Für kooperativen Insektenschutz – letzter Aufruf: Traktorkorso!

Mehrere Hundert Landwirte demonstrierten am Dienstag in Stralsund für mehr freiwilligen und kooperativen Insektenschutz und gegen eine Politik der Verbote und Einschränkungen im geplanten Aktionsprogramm.

Von Gerd Rinas

Trotz Minusgraden und Warnungen des Deutschen Wetterdienstes vor Schneeverwehungen demonstrierten am Dienstagvormittag mehrere Hundert Landwirte mit über 200 Traktoren in Stralsund für mehr freiwilligen und kooperativen Insektenschutz und gegen das geplante Insektenschutzgesetz. Vertreter von Bauernverband MV und Land schafft Verbindung MV übergaben einer Mitarbeiterin des Bundestagswahlkreises von Bundeskanzlerin Angela Merkel einen Brief, mit der Bitte, die Anliegen der Landwirtschaft stärker zu berücksichtigen. Die weiteste Anreise hatten zwei Landwirte, die mit ihren Traktoren aus dem niedersächsischen Dannenberg angereist sind.

Video (c) Gerd Rinas

Landwirt Ties Möckelmann ist sich sicher: „Wenn das Insektenschutzgesetz so kommt, dann wird es mit den weiten Fruchtfolgen im FFH-Gebiet eng.“ Bisher bauen sie in Klüssendorf bei Wismar Raps, Weizen, Gerste, Ackerbohnen, Zuckerrüben und Mais an. „Auf unserem schweren Boden im kupierten Gelände ist mechanische Unkrautbehandlung schwierig“, sagt der Landwirt nachdenklich. Schon vor dem Greening hat Möckelmann Grünstreifen um Gewässer angelegt. Mit dem Landschaftspflegeverband Nordwestmecklenburg arbeitet er gerade an einem Renaturierungsprojekt für sechs Sölle.
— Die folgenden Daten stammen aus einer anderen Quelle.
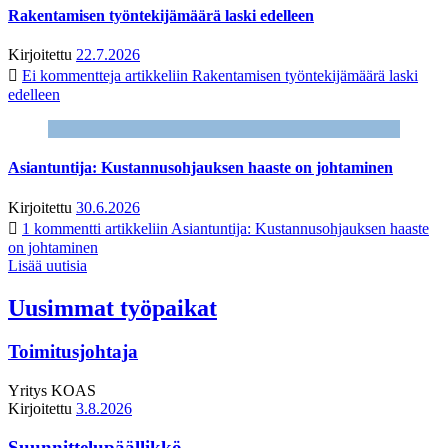
Rakentamisen työntekijämäärä laski edelleen
Kirjoitettu
22.7.2026
Ei kommentteja
artikkeliin Rakentamisen työntekijämäärä laski
edelleen
Asiantuntija: Kustannusohjauksen haaste on johtaminen
Kirjoitettu
30.6.2026
1 kommentti
artikkeliin Asiantuntija: Kustannusohjauksen haaste
on johtaminen
Lisää uutisia
Uusimmat työpaikat
Toimitusjohtaja
Yritys
KOAS
Kirjoitettu
3.8.2026
Suunnittelupäällikkö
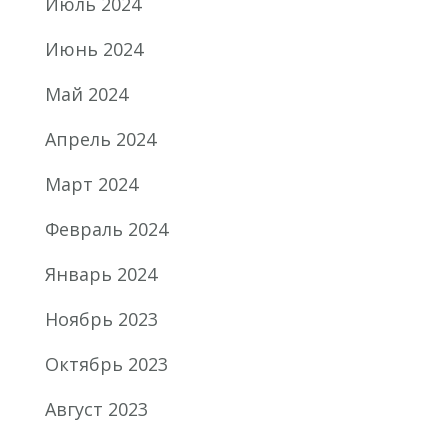
Июль 2024
Июнь 2024
Май 2024
Апрель 2024
Март 2024
Февраль 2024
Январь 2024
Ноябрь 2023
Октябрь 2023
Август 2023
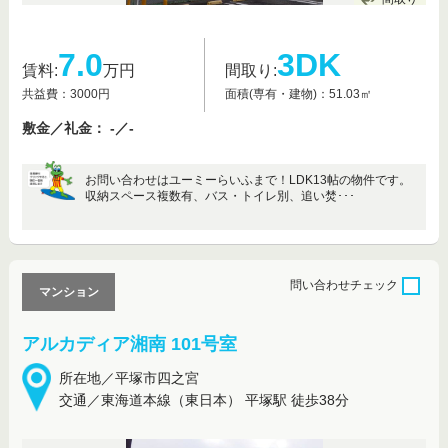
7.0
3DK
賃料:
万円
間取り:
共益費：3000円
面積(専有・建物)：51.03㎡
敷金／礼金： -／-
お問い合わせはユーミーらいふまで！LDK13帖の物件です。
収納スペース複数有、バス・トイレ別、追い焚･･･
問い合わせ
チェック
マンション
アルカディア湘南 101号室
所在地／平塚市四之宮
交通／東海道本線（東日本） 平塚駅 徒歩38分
Zu zweit und mit klarer Forderung von Klüssendorf bei Wismar nach Stralsund gekommen: Ties Möckelmann (r.), der sich als Landwirt auch als Naturschützer versteht, und Auszubildender Morten Stieglitz. (c) Gerd Rinas

Ties Möckelmann ist an diesem Dienstagmorgen einer von mehreren hundert Landwirten, die mit Treckern und PickUps nach Stralsund gekommen sind, wo die Bundestagsabgeordnete Dr. Angela Merkel ihr Wahlkreisbüro hat. Mit drei Runden Traktorkorso auf dem Heydemannring wollen die Landwirte an diesem Tag ein Signal setzen, ein letzter Aufruf vor der alles entscheidenden Kabinettssitzung in Berlin: für freiwilligen, kooperativen Insektenschutz – und gegen die Verbote und Einschränkungen im gleichnamigen Aktionsprogramm und der ebenfalls zur Entscheidung stehenden Pflanzenschutz-Anwendungsverordnung. 
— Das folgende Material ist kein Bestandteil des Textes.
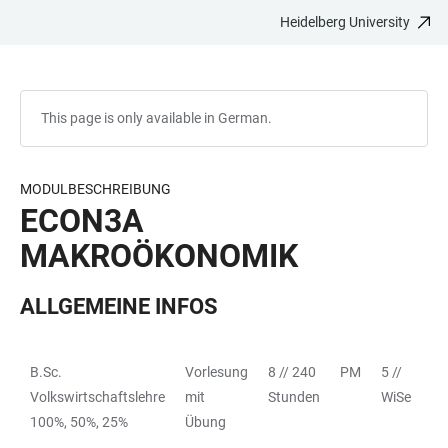
Heidelberg University
JUMP
OPEN
OPEN
ACCESSIBILITY
TO
MAIN
SEARCH
LINKS
MAIN
NAVIGATION
FORM
CONTENT
This page is only available in German.
MODULBESCHREIBUNG
ECON3A
MAKROÖKONOMIK
ALLGEMEINE INFOS
B.Sc.
Vorlesung
8 // 240
PM
5 //
Vo
TABLE
Volkswirtschaftslehre
mit
Stunden
WiSe
Ma
100%, 50%, 25%
Übung
Üb
Vo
Konstruktives Gespräch: Toni Reincke (LsV MV) und Dr. Heike Müller erläutern  Alexander Badrow, Ruth Düsing und Stefan Kerth (v. l.), welche Folgen das Insektenschutzprogramm für die Landwirte hätte. (c) Gerd Rinas

„Bei uns im Land wären 350.000 Hektar LF in Natura 2.000-Gebieten betroffen, davon etwa 30.000 Hektar in FFH-Gebieten“, sagt Dr. Heike Müller, Vizepräsidentin des Bauernverbandes MV im Gespräch mit Vorpommern-Rügen-Landrat Stefan Kehrt und Stralsunds Oberbürgermeister Alexander Badrow (beide CDU). „Für die Landwirte stellen sich ganz neue Fragen: Lohnt sich Düngen ohne Pflanzenschutz noch? Wie nachhaltig ist die Umstellung auf Öko, wenn das Angebot schneller wächst als die Nachfrage? Und sind solche Eingriffe in die Bewirtschaftung überhaupt hinzunehmen? Müllers Antwort ist eindeutig: „Nein.“ Bei Alexander Badrow rennt sie offene Türen ein. „Es kann nicht sein, dass die Landwirte, die vor Jahren freiwillig FFH-Gebiete ausgewiesen haben, am Ende dafür bestraft werden“, findet der Bürgermeister.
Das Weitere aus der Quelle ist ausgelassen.